6. Apples. Those from Andrew Tann’s orchard in Essex were particularly delicious this year. He posts out boxes from late August until his stock runs out, usually in January: 40 or 45 small dessert apples cost about £19. Laxton’s Fortune, Michaelmas Red, Ribston Pippin: unlike their jumbo cousins in the supermarket, they impress by flavour rather than size.

7. Victorian churches. Driving north to Scotland, I stopped for the first time in Brampton, Cumbria, to look at the beautiful stained glass by Edward Burne-Jones and William Morris in St Martin’s church. The Victorian British just couldn’t stop building churches – like Tesco, they overdid the supply for consumers who were on the brink of changing their habits. Magnificent and largely empty buildings stand in unlikely little towns, reproving us for our secularism. There was no limit to the ambition of their architects – or their geographical reach. Gavin Stamp’s recently published (and very good) Gothic for the Steam Age has an impressive picture of the colossal tower designed by George Gilbert Scott for the Nicolaikirche in Hamburg, which, at 483ft, ranked in the 1870s as the tallest structure in the world.

8. Cocoa spiced with rum. We drank it from mugs at a special showing of The Cruel Sea in a church hall just off the Charing Cross Road. Duffel-coat wearers got in free. I was surprised that we forbore to say “Aye aye” or call each other “Number One”.

9. Pentagram. Train companies have a wretched aesthetic record in the years since privatisation. Only the late GNER, with its dark blue and red rolling stock, broke the general rule that, wherever possible, trains should look like ice cream vans or budget airlines. But now, thanks to a makeover by Pentagram, First Great Western is to become the Great Western Railway, with silver insignia on a dark green livery. Two cheers at least.

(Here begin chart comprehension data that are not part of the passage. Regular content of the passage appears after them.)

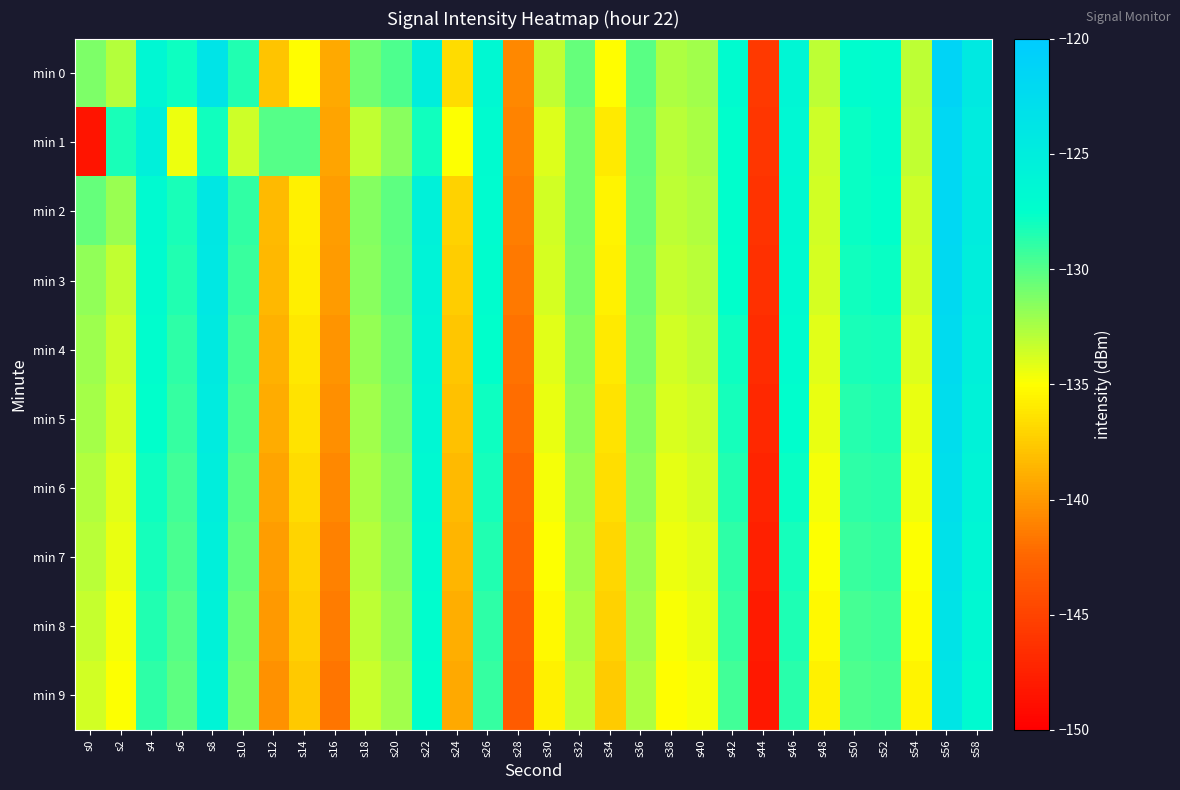

Between s8 and s0, which is larger?

s8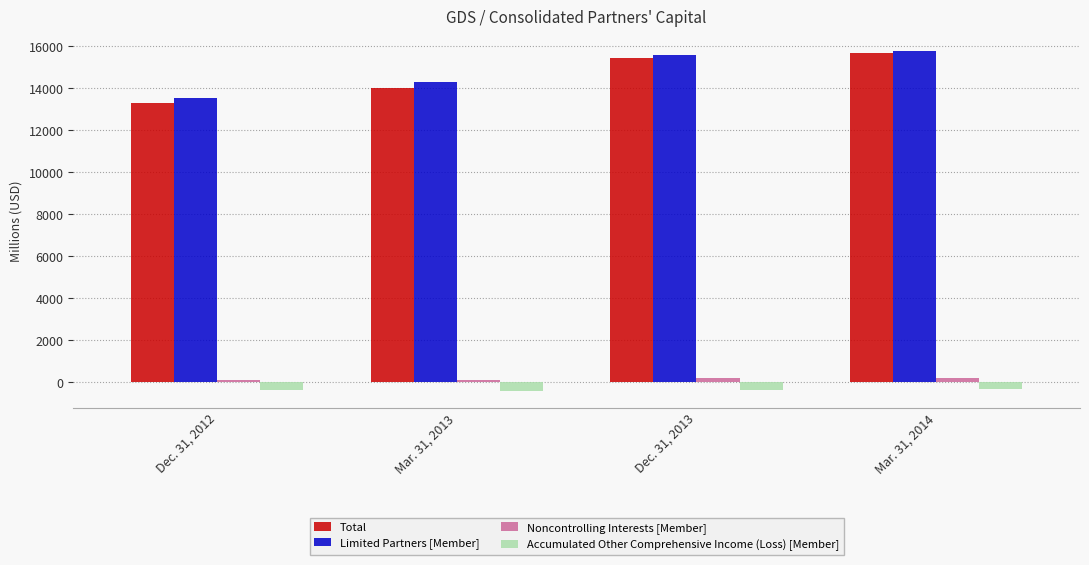

How many values in the Noncontrolling Interests [Member] series are below 223?

2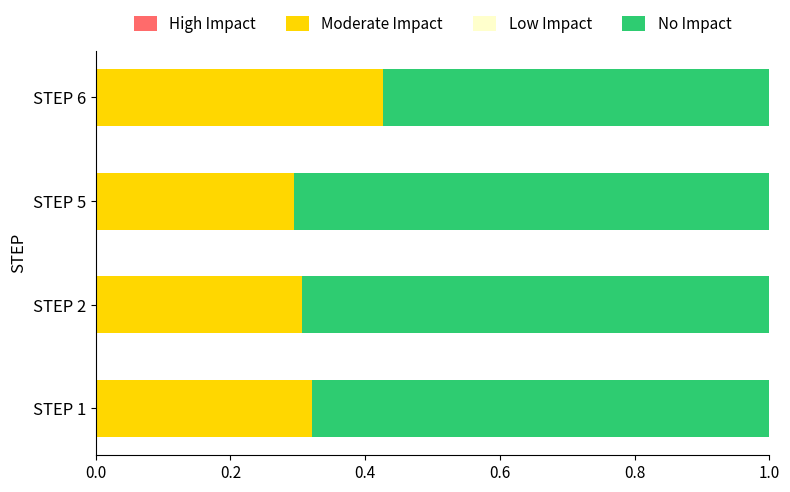

What is the total value across all series at STEP 2?

1.0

10. Sailing into London. Every October the paddle steamer Waverley does a fortnight’s season on the Thames. This autumn, not for the first time, we boarded at Southend late on a bright afternoon and sailed upriver into the thickening dusk, passing redundant refineries and the marshes where Pip met Magwitch. Darkness fell after Gravesend, but soon the lights began to accumulate: the red and green of ships under way and at rest, the white lights of factories (Ford, Tilda Rice, Unilever), the yellow of bridges, the red of cranes. The river’s loops took us twice under the green laser beam that marks the Greenwich meridian. At Greenwich itself, Wren’s hospital buildings looked splendid under their floodlights while the Cutty Sark glistened like a ghost ship in silver. Then, after Canary Wharf and its glittering towers, came the grand finale. Tower Bridge opened to let us through and we steamed into the Pool of London, to stare up at the Shard and marvel that everything was so luminous.

We had travelled from the poor estuary mud to the bright, cruel centre of capitalism. Slightly unsteadied by the contrast, we went to look for a taxi.